I have a use case to calculate time difference between four events. The first event is when the server receives a request and so you will see "Received" in the log with timestamp. The server sends out the request in a second event and so you will see "Sending" in the log with timestamp. The server receives reply from request sent to remote server and so you will see "Received Reply" in log and time stamp and then lastly, the server sends out response to original request and so you will see "Replying". See below log detail for each event
A. 20180610 00:00:31.636 line#68 TRANSACTION TRACE [ tx12345 ] [ ServiceManager ] [ Received ] [ReturnCode: 0 ]
B. 20180610 00:00:31.745 line#68 TRANSACTION TRACE [ tx12345 ] [ ServiceManager ] [ Sending ] [ReturnCode: 0 ]
C. 20180610 00:00:32.416 line#68 TRANSACTION TRACE [ tx12345 ] [ ServiceManager ] [ Recieved Reply ] [ReturnCode: 0 ]
D. 20180610 00:00:32.432 line#68 TRANSACTION TRACE [ tx12345 ] [ ServiceManager ] [ Replying ] [ReturnCode: 0 ]
The transaction ID (tx12345) is unique per transaction but different for another transaction.
We want to always calculate the time difference for
1. Time difference between A &D ( i.e 00:00:31.636 and 00:00:32.432). so we can always get the total time it took the server to receive request, process and provide reply.
2. Time difference between A & B and B & C
Is this possible at all??
Well , what you need to do here is 2 things-
Time difference between A & B and B & C - That is sending - received & received reply - sending.
So all you need to do is get A's time value in B's row and do B-A and the same with C-B
See, the use of streamstats here to find previous row's value - https://answers.splunk.com/answers/150909/how-can-i-get-the-previous-value-of-the-field-that-im-comp...
For the 1st question - Time difference between A &D , its a bot more complex , but still possible.
Pseudo code -
If event row contains Received - do nothing
If event row contains Sending - use streamstats to get the timestamp from the received row (name it as receivedtime for example). now, B-A = current row's time - receivedtime
If event row contains Received reply - use streamstats to get previous of receivedtime (name it as prvreceivedtime) AND the previous timestamp of the sending row (name it as sendingtime) C-B= current row's time - sendingtime
If row contains received replying - use streamstats to get previous value of prvreceivedtime (name it as receivedtimeorgnl) and now D-A = current row's time - receivedtime_orgnl
You can use something like
...|transaction <transaction_id_field> mvlist=t to group the events by their transaction ID. Once you've done that you can use mvindex to get the time of the desired event for each transaction.

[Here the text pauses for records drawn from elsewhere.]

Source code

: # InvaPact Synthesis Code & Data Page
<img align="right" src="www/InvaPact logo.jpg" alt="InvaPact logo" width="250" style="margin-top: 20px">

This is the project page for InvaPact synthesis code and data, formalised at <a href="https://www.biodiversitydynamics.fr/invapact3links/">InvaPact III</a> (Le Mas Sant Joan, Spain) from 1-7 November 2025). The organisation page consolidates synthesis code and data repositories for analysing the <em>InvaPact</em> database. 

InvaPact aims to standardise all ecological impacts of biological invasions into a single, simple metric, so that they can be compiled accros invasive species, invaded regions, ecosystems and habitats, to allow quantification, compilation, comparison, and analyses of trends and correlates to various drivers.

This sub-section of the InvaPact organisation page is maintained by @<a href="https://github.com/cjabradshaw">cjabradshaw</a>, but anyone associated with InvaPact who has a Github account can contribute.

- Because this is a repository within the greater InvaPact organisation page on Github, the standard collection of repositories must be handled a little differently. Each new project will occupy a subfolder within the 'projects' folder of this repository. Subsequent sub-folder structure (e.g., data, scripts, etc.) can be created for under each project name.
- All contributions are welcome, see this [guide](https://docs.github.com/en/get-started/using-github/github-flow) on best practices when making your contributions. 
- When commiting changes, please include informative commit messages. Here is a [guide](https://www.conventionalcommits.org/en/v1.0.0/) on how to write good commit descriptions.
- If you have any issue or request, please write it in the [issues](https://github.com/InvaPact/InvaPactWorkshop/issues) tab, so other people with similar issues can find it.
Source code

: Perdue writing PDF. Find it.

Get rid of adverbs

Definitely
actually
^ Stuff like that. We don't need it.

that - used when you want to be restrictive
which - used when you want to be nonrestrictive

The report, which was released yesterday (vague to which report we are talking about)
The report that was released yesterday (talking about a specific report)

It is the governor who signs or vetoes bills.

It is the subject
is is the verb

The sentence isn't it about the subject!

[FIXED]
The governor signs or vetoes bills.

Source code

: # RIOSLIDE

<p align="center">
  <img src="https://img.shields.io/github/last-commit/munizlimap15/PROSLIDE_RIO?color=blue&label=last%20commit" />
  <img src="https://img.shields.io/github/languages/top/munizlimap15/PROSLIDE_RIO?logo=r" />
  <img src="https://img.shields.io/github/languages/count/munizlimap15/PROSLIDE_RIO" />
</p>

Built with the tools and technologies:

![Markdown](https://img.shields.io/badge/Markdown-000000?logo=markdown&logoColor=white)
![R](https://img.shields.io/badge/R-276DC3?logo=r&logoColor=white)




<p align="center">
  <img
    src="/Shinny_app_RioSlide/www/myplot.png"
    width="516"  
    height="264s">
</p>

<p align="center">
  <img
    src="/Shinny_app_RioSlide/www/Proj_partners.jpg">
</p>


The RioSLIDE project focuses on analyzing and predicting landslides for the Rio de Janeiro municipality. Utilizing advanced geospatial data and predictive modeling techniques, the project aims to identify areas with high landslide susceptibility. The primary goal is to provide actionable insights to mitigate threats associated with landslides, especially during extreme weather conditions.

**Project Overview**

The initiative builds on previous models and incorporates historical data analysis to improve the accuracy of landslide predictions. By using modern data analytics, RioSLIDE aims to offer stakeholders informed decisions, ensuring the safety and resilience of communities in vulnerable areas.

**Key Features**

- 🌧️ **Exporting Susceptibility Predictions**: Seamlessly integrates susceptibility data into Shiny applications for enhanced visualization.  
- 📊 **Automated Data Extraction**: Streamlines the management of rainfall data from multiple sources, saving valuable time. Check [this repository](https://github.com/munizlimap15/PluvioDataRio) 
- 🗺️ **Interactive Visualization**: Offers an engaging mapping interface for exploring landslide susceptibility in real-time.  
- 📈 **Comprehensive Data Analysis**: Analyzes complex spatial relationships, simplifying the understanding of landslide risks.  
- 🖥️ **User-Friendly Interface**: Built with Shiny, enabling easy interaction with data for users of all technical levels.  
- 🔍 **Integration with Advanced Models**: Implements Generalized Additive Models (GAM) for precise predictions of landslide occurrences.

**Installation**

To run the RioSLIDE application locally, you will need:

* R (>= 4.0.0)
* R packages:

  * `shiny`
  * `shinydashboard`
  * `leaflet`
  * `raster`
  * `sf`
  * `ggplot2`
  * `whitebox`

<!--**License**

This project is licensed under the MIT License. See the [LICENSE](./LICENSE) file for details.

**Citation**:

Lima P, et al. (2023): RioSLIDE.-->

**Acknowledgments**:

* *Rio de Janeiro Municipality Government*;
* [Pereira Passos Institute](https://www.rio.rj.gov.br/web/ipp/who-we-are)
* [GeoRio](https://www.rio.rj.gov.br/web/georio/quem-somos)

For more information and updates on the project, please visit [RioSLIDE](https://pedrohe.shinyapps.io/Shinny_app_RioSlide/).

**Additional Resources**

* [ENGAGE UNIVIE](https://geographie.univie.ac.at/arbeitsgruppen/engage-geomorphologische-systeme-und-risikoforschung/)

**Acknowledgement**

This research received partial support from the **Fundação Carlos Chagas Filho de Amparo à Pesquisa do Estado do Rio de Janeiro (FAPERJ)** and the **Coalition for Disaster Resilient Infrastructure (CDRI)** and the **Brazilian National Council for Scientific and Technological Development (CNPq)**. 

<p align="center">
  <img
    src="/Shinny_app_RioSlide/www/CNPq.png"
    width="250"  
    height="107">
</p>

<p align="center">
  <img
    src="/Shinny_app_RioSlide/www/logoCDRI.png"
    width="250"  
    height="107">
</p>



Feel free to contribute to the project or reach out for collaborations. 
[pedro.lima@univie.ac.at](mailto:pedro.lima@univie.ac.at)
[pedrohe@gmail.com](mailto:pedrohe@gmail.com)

For example
|eval received_time= mvindex(<your_time_field>, 1)| eval replying_time=mvindex(<your_time_field>,-1) | eval total_response_time = replying_time - received_time. This example would compute D-A, but the same can be done for B-A,C-B using their respective index in the transaction. You may need to play with commands like
tonumber() and the time format to do the subtraction.
Also, it doesn't look like you'll have this problem so I didn't mention it, but if your transactions are not grouped in chronological order for some reason, you can use
mvfind() to better index within a transaction. If this is a problem for you I can post a more detailed explanation.
Also I realized I messed up the indexing, it starts from 0 not 1 (-1 is still valid to index the last entry). Sorry for the confusion.
Thanks for the feedback. I have used
| transaction TxID mvlist=t | eval received_time= mvindex(Received, 0) | eval replying_time=mvindex(Replying,-1) | eval total_response_time = replying_time - received_time| timechart avg(duration) and
transaction host startswith="Received" endswith="Replying"| timechart avg(duration)
and they both worked. However, I read that using "transaction" is quite expensive from a performance perspective. Is this correct? If so do we have any other way to do this?
Transaction can be a performance inhibitor, I always try to reduce the data as much as possible ahead of time to mitigate this (using =value, where, etc.). That being said, I don't have an immediate solution to handle this problem another way, perhaps investigate the other comment on this post. Best of luck.